[START Reading passage]

Simulating the Effects of Feedback with the AHRM

The AHRM model for perceptual learning consists of a representation subsystem, or visual front end, and a learning module that uses augmented Hebbian reweighting. It augments learning by using feedback, when present, and information from a criterion-control unit as inputs. Figure 1 shows a schematic diagram of the AHRM (Petrov, Dosher, & Lu, 2005). Model simulations replicate the stimulus and test sequences of the target experiments in generating the behavioral predictions of the AHRM model. First we briefly describe all the subsystems of the AHRM along with the experimental stimuli and procedure in Herzog & Fahle (1997). A detailed description of the model can be found in previous studies (Petrov et al 2005, 2006; Lu et al 2010; Liu et al 2010, 2012). We provide a mathematical description of the model in Appendix A. A related theoretical framework, the integrated reweighting theory (IRT, Dosher, Jeter, Liu & Lu., 2013) extends the reweighting model to learning and transfer over retinal locations.

Figure 1.

[END Reading passage]
[START Dataset rows]

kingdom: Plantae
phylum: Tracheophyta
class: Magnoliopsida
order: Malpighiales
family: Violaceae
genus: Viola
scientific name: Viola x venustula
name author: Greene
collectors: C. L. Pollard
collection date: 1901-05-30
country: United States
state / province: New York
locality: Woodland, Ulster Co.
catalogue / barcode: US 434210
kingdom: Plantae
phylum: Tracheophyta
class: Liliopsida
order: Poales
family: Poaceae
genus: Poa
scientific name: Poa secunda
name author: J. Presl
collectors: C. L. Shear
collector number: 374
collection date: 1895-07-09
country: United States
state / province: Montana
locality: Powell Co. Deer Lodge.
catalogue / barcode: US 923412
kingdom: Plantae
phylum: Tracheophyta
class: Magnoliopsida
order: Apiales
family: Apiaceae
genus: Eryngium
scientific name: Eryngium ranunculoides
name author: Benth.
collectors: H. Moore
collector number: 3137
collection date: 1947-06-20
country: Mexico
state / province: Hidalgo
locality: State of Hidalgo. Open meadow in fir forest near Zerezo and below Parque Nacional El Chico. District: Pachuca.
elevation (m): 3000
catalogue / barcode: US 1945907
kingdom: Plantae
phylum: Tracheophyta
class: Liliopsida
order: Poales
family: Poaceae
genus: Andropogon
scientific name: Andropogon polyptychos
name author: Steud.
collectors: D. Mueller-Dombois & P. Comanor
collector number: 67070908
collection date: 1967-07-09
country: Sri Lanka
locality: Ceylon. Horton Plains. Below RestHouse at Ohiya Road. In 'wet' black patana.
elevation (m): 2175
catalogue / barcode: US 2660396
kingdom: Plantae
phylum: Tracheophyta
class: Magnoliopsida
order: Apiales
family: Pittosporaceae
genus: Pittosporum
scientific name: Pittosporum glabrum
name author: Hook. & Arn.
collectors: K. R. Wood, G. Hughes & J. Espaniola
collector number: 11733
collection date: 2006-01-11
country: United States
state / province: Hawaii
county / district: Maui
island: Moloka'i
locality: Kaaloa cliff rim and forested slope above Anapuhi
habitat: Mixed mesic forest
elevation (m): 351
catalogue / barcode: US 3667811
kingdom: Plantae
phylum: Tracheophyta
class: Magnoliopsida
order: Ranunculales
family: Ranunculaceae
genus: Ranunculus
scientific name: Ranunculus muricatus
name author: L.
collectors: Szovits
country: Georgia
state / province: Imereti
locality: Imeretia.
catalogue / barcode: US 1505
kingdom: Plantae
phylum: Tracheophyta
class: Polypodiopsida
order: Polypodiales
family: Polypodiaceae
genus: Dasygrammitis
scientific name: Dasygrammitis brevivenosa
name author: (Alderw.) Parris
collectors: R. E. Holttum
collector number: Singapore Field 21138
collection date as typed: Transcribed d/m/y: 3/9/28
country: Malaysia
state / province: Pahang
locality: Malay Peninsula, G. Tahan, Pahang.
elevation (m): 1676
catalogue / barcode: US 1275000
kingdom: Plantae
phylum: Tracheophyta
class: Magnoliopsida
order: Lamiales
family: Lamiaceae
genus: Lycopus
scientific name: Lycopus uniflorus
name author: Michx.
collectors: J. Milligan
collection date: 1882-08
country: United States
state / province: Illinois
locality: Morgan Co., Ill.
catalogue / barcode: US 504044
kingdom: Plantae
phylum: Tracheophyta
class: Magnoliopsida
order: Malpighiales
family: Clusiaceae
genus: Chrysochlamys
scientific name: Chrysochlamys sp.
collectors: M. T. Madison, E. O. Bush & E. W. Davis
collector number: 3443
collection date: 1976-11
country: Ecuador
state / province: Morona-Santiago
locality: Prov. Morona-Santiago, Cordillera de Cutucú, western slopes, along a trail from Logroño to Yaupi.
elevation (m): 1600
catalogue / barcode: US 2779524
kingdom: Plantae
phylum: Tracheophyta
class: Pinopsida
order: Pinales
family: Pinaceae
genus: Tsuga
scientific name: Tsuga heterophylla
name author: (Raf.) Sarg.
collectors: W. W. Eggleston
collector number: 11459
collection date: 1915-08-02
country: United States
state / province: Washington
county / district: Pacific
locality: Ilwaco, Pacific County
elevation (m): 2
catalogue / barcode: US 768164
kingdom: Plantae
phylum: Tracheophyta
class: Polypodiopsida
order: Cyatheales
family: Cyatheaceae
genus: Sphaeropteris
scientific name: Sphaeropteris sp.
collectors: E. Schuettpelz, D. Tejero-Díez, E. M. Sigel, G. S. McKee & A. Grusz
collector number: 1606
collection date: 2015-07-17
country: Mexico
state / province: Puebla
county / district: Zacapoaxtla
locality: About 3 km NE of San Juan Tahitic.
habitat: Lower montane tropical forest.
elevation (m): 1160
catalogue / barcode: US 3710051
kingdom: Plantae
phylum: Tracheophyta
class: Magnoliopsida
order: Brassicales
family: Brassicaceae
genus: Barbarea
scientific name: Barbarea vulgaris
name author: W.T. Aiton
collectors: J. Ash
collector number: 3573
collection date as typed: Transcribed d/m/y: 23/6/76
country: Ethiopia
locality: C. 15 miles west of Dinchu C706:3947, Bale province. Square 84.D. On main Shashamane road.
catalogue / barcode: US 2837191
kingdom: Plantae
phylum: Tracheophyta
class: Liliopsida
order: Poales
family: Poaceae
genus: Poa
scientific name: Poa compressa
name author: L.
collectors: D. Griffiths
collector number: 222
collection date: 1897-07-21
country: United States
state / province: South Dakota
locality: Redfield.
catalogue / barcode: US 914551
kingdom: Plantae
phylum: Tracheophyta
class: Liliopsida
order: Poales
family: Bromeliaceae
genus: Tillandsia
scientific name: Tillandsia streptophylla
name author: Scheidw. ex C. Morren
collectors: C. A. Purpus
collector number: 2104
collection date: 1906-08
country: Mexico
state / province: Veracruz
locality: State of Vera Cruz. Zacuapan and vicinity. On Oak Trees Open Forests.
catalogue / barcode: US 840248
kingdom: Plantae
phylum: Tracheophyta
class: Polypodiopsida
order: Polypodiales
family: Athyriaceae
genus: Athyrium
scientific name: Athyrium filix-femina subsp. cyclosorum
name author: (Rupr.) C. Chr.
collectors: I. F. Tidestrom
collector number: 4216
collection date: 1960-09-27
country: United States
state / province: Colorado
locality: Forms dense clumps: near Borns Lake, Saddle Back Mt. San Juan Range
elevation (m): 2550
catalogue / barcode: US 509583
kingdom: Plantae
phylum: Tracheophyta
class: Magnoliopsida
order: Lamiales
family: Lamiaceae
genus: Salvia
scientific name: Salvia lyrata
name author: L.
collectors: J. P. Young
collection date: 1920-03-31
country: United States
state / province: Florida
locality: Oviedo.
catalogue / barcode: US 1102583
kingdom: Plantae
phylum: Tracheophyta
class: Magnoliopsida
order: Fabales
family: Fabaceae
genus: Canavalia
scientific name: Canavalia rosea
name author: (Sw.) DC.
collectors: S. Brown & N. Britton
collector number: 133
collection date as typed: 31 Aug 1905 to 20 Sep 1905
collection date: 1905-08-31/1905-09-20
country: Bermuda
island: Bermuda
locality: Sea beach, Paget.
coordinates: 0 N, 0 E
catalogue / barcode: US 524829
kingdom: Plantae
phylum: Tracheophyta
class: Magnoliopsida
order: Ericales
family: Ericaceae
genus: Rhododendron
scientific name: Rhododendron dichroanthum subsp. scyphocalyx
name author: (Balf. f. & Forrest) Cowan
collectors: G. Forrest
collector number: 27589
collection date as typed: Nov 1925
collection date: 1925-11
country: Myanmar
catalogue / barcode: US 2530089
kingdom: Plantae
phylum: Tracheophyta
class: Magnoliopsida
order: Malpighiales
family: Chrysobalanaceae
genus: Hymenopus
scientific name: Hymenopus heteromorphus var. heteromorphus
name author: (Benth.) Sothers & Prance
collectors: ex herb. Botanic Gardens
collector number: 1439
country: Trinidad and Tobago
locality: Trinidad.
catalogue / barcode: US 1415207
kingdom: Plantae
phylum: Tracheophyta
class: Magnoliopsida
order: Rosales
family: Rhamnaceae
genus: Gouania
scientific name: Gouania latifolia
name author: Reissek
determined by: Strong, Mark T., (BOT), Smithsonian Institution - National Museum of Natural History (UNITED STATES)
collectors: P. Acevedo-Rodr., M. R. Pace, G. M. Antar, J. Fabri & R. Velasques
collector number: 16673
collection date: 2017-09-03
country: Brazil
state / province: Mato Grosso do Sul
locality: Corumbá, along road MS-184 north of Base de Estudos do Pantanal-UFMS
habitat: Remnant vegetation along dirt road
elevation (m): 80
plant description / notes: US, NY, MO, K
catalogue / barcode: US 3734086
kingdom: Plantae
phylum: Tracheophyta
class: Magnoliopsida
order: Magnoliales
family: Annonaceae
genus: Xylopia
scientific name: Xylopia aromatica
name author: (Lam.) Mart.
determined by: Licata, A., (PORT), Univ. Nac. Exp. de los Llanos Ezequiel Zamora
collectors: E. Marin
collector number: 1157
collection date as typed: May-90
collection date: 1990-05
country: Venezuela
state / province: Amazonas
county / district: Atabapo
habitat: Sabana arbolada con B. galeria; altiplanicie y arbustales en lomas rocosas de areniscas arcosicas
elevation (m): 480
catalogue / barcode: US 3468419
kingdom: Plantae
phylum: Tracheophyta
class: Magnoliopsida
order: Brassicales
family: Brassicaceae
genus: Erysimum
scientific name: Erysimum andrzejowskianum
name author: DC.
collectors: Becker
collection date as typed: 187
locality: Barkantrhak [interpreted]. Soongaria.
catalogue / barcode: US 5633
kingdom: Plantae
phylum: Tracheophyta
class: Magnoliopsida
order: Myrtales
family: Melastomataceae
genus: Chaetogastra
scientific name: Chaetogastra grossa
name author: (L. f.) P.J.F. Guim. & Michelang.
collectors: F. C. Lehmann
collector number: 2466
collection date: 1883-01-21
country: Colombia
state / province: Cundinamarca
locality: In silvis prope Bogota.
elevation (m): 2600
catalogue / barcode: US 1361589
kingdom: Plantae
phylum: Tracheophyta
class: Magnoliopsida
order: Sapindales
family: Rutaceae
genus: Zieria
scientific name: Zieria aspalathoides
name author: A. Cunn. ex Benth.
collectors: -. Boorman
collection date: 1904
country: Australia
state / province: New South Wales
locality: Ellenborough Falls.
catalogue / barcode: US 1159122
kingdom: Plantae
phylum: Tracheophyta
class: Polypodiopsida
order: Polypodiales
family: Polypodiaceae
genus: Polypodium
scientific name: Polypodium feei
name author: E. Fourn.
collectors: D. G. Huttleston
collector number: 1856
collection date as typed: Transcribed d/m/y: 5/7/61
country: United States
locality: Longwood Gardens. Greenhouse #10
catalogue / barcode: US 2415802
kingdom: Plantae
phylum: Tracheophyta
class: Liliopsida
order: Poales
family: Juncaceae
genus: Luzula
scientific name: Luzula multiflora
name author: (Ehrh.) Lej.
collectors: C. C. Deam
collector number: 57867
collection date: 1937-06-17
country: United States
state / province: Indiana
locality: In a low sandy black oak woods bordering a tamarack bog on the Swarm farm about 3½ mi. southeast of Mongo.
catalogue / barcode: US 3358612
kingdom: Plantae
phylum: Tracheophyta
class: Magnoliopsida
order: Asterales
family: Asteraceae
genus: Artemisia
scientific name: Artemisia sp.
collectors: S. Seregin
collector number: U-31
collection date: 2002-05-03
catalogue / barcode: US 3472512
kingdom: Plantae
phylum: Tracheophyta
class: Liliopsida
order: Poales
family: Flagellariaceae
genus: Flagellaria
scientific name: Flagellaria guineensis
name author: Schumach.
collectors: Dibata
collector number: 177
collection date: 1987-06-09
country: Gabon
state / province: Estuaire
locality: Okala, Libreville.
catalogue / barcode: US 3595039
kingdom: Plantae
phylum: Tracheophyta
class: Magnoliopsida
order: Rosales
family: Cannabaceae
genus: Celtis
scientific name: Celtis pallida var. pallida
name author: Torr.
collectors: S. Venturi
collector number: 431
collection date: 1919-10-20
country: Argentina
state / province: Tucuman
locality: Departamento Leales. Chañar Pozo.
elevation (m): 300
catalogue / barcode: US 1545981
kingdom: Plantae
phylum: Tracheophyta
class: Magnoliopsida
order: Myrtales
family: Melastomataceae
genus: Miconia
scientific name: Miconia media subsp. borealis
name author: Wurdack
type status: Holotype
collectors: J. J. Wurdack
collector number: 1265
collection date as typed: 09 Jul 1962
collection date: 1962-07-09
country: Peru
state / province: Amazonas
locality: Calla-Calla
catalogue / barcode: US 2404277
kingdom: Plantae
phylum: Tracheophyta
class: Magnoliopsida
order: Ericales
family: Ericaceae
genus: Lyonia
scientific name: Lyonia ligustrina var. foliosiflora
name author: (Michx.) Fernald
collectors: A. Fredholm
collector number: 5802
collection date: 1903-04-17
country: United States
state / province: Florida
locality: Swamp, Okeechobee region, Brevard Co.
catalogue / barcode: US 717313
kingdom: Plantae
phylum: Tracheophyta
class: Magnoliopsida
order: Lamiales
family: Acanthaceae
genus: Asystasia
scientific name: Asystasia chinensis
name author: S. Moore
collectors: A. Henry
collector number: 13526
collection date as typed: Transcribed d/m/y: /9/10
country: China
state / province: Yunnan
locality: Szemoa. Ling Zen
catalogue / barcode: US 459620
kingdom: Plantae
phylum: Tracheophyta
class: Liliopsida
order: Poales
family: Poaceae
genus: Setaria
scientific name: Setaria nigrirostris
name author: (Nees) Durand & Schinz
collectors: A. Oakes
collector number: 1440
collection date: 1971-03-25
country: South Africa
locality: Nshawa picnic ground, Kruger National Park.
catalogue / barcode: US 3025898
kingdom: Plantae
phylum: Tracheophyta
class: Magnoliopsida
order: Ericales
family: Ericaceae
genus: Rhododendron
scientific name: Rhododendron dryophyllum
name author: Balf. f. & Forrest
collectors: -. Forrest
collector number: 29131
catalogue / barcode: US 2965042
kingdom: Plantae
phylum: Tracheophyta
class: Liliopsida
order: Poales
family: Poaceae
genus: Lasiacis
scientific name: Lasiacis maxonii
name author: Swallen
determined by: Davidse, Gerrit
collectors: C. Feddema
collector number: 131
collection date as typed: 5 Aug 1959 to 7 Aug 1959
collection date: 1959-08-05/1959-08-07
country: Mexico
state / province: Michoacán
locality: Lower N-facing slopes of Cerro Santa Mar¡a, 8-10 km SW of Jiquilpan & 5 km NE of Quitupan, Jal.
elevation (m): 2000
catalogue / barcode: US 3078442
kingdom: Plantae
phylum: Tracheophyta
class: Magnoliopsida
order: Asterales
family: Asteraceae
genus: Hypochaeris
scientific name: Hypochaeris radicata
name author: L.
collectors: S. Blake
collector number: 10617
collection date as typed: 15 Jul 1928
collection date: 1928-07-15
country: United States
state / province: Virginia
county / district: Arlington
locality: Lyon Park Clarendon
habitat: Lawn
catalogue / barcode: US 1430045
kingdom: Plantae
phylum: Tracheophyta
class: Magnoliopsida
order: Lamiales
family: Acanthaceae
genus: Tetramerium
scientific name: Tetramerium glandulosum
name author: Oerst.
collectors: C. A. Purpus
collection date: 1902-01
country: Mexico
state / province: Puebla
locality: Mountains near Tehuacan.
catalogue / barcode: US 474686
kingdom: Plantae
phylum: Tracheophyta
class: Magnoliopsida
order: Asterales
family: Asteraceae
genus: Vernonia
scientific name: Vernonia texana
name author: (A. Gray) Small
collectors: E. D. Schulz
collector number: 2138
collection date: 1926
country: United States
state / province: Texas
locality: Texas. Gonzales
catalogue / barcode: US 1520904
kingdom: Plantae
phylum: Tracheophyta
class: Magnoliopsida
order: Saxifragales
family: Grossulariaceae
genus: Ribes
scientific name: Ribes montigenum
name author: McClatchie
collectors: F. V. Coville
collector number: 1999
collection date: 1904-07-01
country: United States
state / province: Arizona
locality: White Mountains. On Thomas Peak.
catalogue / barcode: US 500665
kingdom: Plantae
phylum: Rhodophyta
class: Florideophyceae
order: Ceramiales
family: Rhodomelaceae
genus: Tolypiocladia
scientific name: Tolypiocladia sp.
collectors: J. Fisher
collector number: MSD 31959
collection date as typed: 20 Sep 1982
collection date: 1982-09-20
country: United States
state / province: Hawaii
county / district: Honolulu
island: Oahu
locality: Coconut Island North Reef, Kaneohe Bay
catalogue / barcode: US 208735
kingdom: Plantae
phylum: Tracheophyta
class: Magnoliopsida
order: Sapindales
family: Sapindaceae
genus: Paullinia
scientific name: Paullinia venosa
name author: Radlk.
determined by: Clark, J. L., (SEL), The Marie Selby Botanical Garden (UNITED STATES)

[END Dataset rows]

## [Work to be completed]
In the passage on the AHRM above, list every earlier study that is cited as containing a detailed description of the model, giving each study separately by author and year.

## [Solution below]
Petrov et al. 2005
Petrov et al. 2006
Lu et al. 2010
Liu et al. 2010
Liu et al. 2012